Activity: A copy of the listing below is needed, exact in every line and without images.

Listed records:
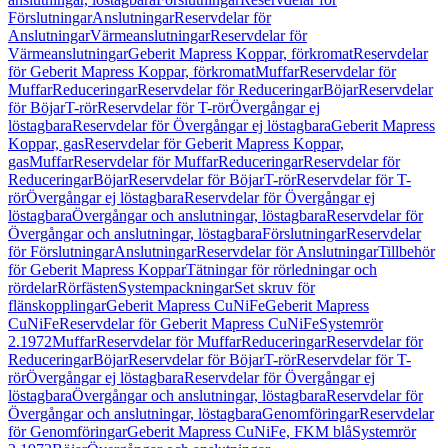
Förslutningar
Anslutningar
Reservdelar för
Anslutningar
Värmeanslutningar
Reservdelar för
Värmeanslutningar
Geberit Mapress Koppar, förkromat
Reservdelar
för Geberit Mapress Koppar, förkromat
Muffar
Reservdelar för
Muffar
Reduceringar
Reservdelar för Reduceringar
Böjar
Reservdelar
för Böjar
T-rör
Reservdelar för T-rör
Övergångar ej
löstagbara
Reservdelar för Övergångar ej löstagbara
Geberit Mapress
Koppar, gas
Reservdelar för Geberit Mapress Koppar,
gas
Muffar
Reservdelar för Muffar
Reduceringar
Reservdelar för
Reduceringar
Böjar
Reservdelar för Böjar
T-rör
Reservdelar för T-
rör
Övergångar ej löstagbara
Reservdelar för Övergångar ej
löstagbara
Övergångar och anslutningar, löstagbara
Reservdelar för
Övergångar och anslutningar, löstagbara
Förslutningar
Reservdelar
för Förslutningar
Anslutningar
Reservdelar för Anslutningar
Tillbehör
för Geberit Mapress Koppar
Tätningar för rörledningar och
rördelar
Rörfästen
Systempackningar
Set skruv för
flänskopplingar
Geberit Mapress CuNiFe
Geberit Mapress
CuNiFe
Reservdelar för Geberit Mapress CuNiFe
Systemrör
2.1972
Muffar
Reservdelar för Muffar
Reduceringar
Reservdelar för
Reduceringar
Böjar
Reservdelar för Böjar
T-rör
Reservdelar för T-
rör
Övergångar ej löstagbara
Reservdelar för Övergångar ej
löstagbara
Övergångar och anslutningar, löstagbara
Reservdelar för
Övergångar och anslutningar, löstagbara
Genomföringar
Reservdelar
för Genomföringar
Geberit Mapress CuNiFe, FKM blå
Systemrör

Written solution:
Förslutningar
Anslutningar
Reservdelar för
Anslutningar
Värmeanslutningar
Reservdelar för
Värmeanslutningar
Geberit Mapress Koppar, förkromat
Reservdelar
för Geberit Mapress Koppar, förkromat
Muffar
Reservdelar för
Muffar
Reduceringar
Reservdelar för Reduceringar
Böjar
Reservdelar
för Böjar
T-rör
Reservdelar för T-rör
Övergångar ej
löstagbara
Reservdelar för Övergångar ej löstagbara
Geberit Mapress
Koppar, gas
Reservdelar för Geberit Mapress Koppar,
gas
Muffar
Reservdelar för Muffar
Reduceringar
Reservdelar för
Reduceringar
Böjar
Reservdelar för Böjar
T-rör
Reservdelar för T-
rör
Övergångar ej löstagbara
Reservdelar för Övergångar ej
löstagbara
Övergångar och anslutningar, löstagbara
Reservdelar för
Övergångar och anslutningar, löstagbara
Förslutningar
Reservdelar
för Förslutningar
Anslutningar
Reservdelar för Anslutningar
Tillbehör
för Geberit Mapress Koppar
Tätningar för rörledningar och
rördelar
Rörfästen
Systempackningar
Set skruv för
flänskopplingar
Geberit Mapress CuNiFe
Geberit Mapress
CuNiFe
Reservdelar för Geberit Mapress CuNiFe
Systemrör
2.1972
Muffar
Reservdelar för Muffar
Reduceringar
Reservdelar för
Reduceringar
Böjar
Reservdelar för Böjar
T-rör
Reservdelar för T-
rör
Övergångar ej löstagbara
Reservdelar för Övergångar ej
löstagbara
Övergångar och anslutningar, löstagbara
Reservdelar för
Övergångar och anslutningar, löstagbara
Genomföringar
Reservdelar
för Genomföringar
Geberit Mapress CuNiFe, FKM blå
Systemrör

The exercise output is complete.